╭─ DATASET
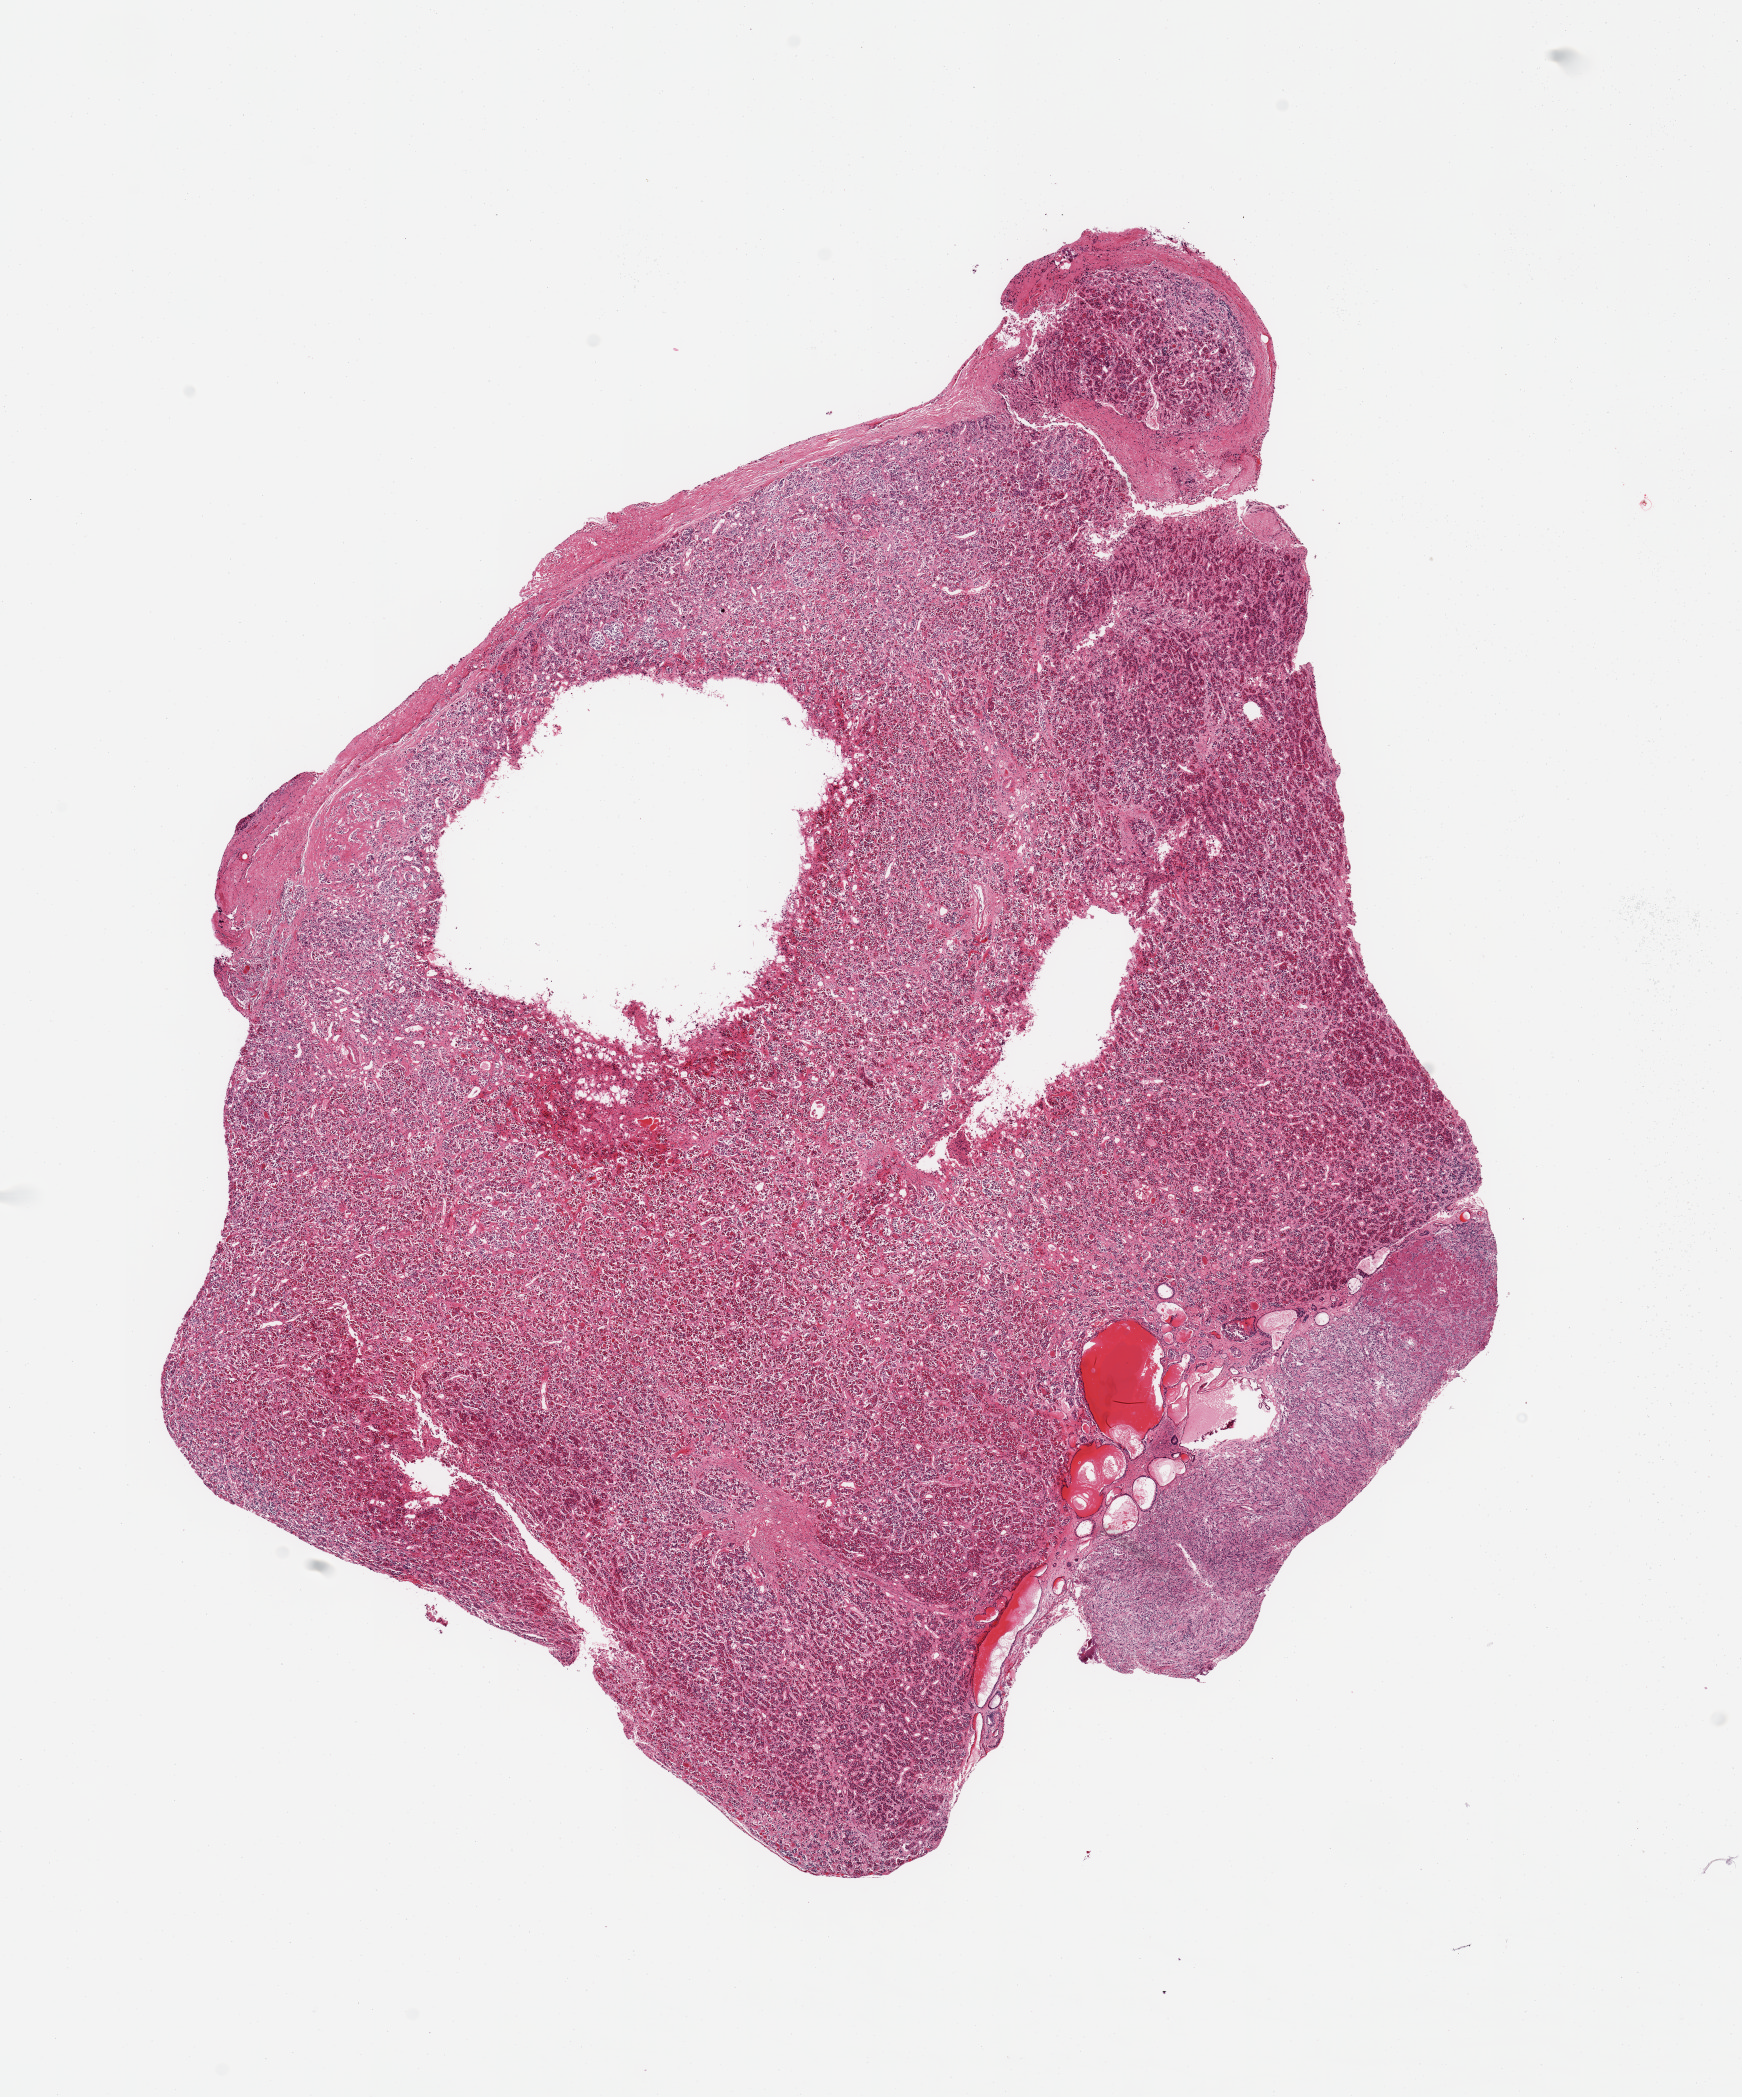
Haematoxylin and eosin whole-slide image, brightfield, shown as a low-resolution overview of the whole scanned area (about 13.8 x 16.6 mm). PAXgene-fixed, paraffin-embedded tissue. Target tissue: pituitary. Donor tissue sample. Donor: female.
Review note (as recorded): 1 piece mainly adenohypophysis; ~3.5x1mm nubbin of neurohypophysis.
╰─
╭─ DATASET
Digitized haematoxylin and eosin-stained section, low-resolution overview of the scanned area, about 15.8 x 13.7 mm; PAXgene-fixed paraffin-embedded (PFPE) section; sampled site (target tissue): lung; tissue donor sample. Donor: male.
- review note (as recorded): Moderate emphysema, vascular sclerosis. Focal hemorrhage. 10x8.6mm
╰─
→ GOAL OF THE EXERCISE
Every line of the material above that includes the string "overview" is required.

→ SOLUTION BELOW
Haematoxylin and eosin whole-slide image, brightfield, shown as a low-resolution overview of the whole scanned area (about 13.8 x 16.6 mm). PAXgene-fixed, paraffin-embedded tissue. Target tissue: pituitary. Donor tissue sample. Donor: female.
Digitized haematoxylin and eosin-stained section, low-resolution overview of the scanned area, about 15.8 x 13.7 mm; PAXgene-fixed paraffin-embedded (PFPE) section; sampled site (target tissue): lung; tissue donor sample. Donor: male.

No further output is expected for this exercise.